The bottom line is that deep value has been hugely out of favor, but this pattern of being out of favor is consistent with past cycles. And if past cycles is any guide, there will be many years of outperformance going forward from here.
This is really an interesting situation and I didn’t realize how undervalued it was. It has always seemed a little expensive to me, but having gone through the above analysis (and seeing that AUM is coming back up), it is looking pretty good now.

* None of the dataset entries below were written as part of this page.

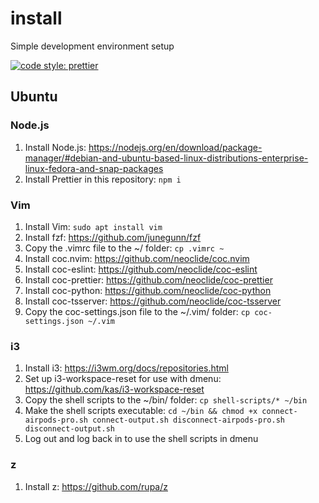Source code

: # install

Simple development environment setup

[![code style: prettier](https://img.shields.io/badge/code_style-prettier-ff69b4.svg?style=flat-square)](https://github.com/prettier/prettier)

## Ubuntu

### Node.js

1. Install Node.js: https://nodejs.org/en/download/package-manager/#debian-and-ubuntu-based-linux-distributions-enterprise-linux-fedora-and-snap-packages
2. Install Prettier in this repository: `npm i`

### Vim

1. Install Vim: `sudo apt install vim`
2. Install fzf: https://github.com/junegunn/fzf
3. Copy the .vimrc file to the ~/ folder: `cp .vimrc ~`
4. Install coc.nvim: https://github.com/neoclide/coc.nvim
5. Install coc-eslint: https://github.com/neoclide/coc-eslint
6. Install coc-prettier: https://github.com/neoclide/coc-prettier
7. Install coc-python: https://github.com/neoclide/coc-python
8. Install coc-tsserver: https://github.com/neoclide/coc-tsserver
9. Copy the coc-settings.json file to the ~/.vim/ folder: `cp coc-settings.json ~/.vim`

### i3

1. Install i3: https://i3wm.org/docs/repositories.html
2. Set up i3-workspace-reset for use with dmenu: https://github.com/kas/i3-workspace-reset
3. Copy the shell scripts to the ~/bin/ folder: `cp shell-scripts/* ~/bin`
4. Make the shell scripts executable: `cd ~/bin && chmod +x connect-airpods-pro.sh connect-output.sh disconnect-airpods-pro.sh disconnect-output.sh`
5. Log out and log back in to use the shell scripts in dmenu

### z

1. Install z: https://github.com/rupa/z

In the case of PZN, I would not worry about the board and management at all. These guys are solid, deep value guys and I like that they don’t veer away from what they’re good at. Everyone else seems to be style-drifting to accomodate the increasing risk aversive and market-neutral bias of institutional clients, but I like how they stick to their guns.
Also, they are not pushing funds out left and right to increase AUM at all costs. They are disciplined and seem to really want to do a good job on the few strategies they run.
As you will see in my next post, deep value and even regular value is hugely out of favor, and despite new highs in the market, it still feels like the stock market is kind of out of favor too.
So what do we have?
- Stocks may be an underappreciated asset class (bond/hedge fund bubble), even though I am aware of the “stocks are overvalued” argument.
- Stocks will do well over time, and particularly value will do well, I think. Pzena demonstrates that deep value may be at a low point (or in the early stages of deep value outperformance) with years of substantial outperformance ahead (see my next post on the deep value cycle).
- PZN is a small shop with significant operating leverage so if this pans out, they can do really, really well. And as I said, asset managers will often outperform the asset class due to this leverage etc. PZN is a small, very manageable operation run by a solid guy.
- PZN stock is cheap, given the above assumptions. The simplicity of the business model, of their investment strategy, the transparency etc. makes this really an easy stock to own (unless of course, you are calling for a multi-year bear market or depression).
The big negative (other than the usual risk of the stock market), of course, is PZN’s performance during the crisis.
As I said, I too scratch my head at people jumping into financials in front of the biggest crisis in history, but I also understand that just because someone buys something that doesn’t work out shouldn’t automatically disqualify them; if they can outperform over time, that is going to be the key issue and PZN has a good chance of doing that.